7 de Setembro de 2010
Guiné 63/74 - P6948: A minha CCAÇ 12 (6): Agosto de 1969: As desventuras de Malan Mané e de Mamadu Indjai nas matas do Rio Biesse... (Luís Graça)

http://blogueforanadaevaotres.blogspot.com/2010/09/guine-6374-p6948-minha-ccac-12-6-agosto.html

Vários de nós, que escrevem em (ou lêem) este blogue, andaram por estes sítios (subsectores de Mansambo e Galomaro), na mesma altura, nas mesmas operações, desconhecendo-se uns aos outros...
Também por isso este blogue tem sido um lugar de (re)encontro(s)...

Vd. também:

8 de Setembro de 2010 > Guiné 63/74 - P6953: Estórias avulsas (94): A captura do incaracterístico guerrilheiro Malan Mané, no decurso da Op Nada Consta (Salvador Nogueira)

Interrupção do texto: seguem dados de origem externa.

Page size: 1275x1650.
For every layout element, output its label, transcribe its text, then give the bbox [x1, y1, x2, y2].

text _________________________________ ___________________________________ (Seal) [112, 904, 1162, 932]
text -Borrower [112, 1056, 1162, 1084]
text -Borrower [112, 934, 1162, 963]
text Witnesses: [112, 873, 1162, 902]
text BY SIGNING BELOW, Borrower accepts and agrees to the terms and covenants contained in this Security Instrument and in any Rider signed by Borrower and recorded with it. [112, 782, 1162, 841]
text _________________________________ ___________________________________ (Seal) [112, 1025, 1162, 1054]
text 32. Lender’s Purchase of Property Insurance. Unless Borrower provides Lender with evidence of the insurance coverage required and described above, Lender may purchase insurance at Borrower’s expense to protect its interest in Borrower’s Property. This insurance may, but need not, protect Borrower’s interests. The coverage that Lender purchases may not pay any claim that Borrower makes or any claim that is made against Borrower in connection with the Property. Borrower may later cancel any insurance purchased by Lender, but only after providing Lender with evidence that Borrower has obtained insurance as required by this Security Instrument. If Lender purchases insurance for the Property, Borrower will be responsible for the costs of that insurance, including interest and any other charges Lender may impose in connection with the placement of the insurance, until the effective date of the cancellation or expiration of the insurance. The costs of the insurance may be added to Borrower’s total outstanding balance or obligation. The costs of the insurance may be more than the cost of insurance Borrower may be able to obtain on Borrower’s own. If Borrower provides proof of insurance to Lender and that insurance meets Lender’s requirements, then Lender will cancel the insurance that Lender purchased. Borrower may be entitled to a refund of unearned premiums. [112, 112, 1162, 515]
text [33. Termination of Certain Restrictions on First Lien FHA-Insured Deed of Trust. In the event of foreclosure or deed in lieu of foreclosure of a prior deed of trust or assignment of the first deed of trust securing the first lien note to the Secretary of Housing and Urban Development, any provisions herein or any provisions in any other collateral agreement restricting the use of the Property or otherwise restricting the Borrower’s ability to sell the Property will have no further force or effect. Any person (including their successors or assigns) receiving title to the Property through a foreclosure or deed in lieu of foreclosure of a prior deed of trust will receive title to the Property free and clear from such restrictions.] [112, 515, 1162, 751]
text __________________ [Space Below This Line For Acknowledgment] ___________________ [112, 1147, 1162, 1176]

http://blogueforanadaevaotres.blogspot.com/2010/09/guine-6374-p6953-estorias-avulsas-94.html


PS - Meu querido amigo e camarada Torcato: quando me dás o prazer de ir ao Fundão ao lançamento do "teu" livro ? Estou com saudades da A23... E sobretudo da vossa afabilidade, tua e da Ana. Um xicoração apertado.

Juvenal Amado disse...

Caro Torcato

Para mim que andei também por algumas das paragens que tu relatas neste texto bem como noutros, estes teus escritos são duplamente interessantes. Os nomes são os mesmos mas a «paisagem» no que diz respeito à importância dos lugares, muda como se tempestades de areia de tempos a tempos alterassem o ambiente circundante.
Nota-se como a guerra foi alterando a importância estratégica de muitos dos lugares. Nova Cansamba penso que será o mesmo local do meu tempo. Ficou lá um pelotão do Saltinho junto com um pelotão do 2912 mais milícias. Foi atacada duas ou três noites depois de chegarmos a Galomaro quando eu estava no posto avançado do lado da bolanha.
De notar como o sector operacional na zona de Galomaro a partir de final de 1972, se tornou mais parecido com o do teu tempo, com operações e envolvimento dos para quedistas nas mesmas.
Embora nós bem as companhias operacionais todas as noites sai-se-mos para o mato em emboscadas, a zona foi-se deteriorante progressivamente.

Conta mais e um abraço

Torcato Mendonca disse...

Resposta de dois em um.Ou seja, Caros Fernando Nogueira (1) e Luís Graça(2)

1-Estive, mais do que uma vez em Madina. Vagueava por ali. Depois do abandono de parte do Boé, assunto a ser tratado um dia,(talvez não)aquela zona ficou "aberta". A 24 de Julho quem lá devia estar era a CCAÇ 12 do Luís Graça. Eu saí e eles entraram. Avisei que era local para ter cuidados e não dar folgas. Tinha muito tempo de Guiné e boa gente comigo a informar e combater.
Se leres os links que o LG anota nos comentários talvez encontres. Em qualquer caso sempre pronto a satisfazer a tua curiosidade, desde que saiba claro. Estavas junto do meu Comandante máximo, no local. Era bom "pessoal"....

2- Caríssimo Luís. fiz filhos, plantei árvores (parece que sim) mas Livro não. para se escrever um livro devem ler-se umas dezenas , centenas, de metros de lombadas ( o conteúdo) claro...eu nem 1/4 disso...além disso o que escrevi aqiu está no blogue. Onde? Não sei.
Abraço-te amigo e nem sei como me fizeste falar da guerra...terminou ...dizia eu...

Abraço ao Luis Dias i Juvenal Amado.
Terminou o tempo.
AB a Todos do T.

Joaquim Mexia Alves disse...

Meu camarigo Torcato

Brilhante relato!

Simples, conciso, preciso e sem floreados, (que eu tantas vezes utilizo para preencher a falta de meória).

E ao lermos percebemos as "inverdades" com que nos querem atingir com as "zonas libertadas", os domínios territoriais do paigc, etc., etc.

Enfim, "cala-te boca"!!!

Um grande abraço

Anónimo disse...

Camarigo Torcato;
Ontem (dia 8/7), li este teu post e não é que durante a noite passada me fartei de sonhar com os banhos do sistema do bidão , com as granadas de óbus, com os tiros e com a GUINÉ. Tal foi a forma como a tua escrita me impressionou.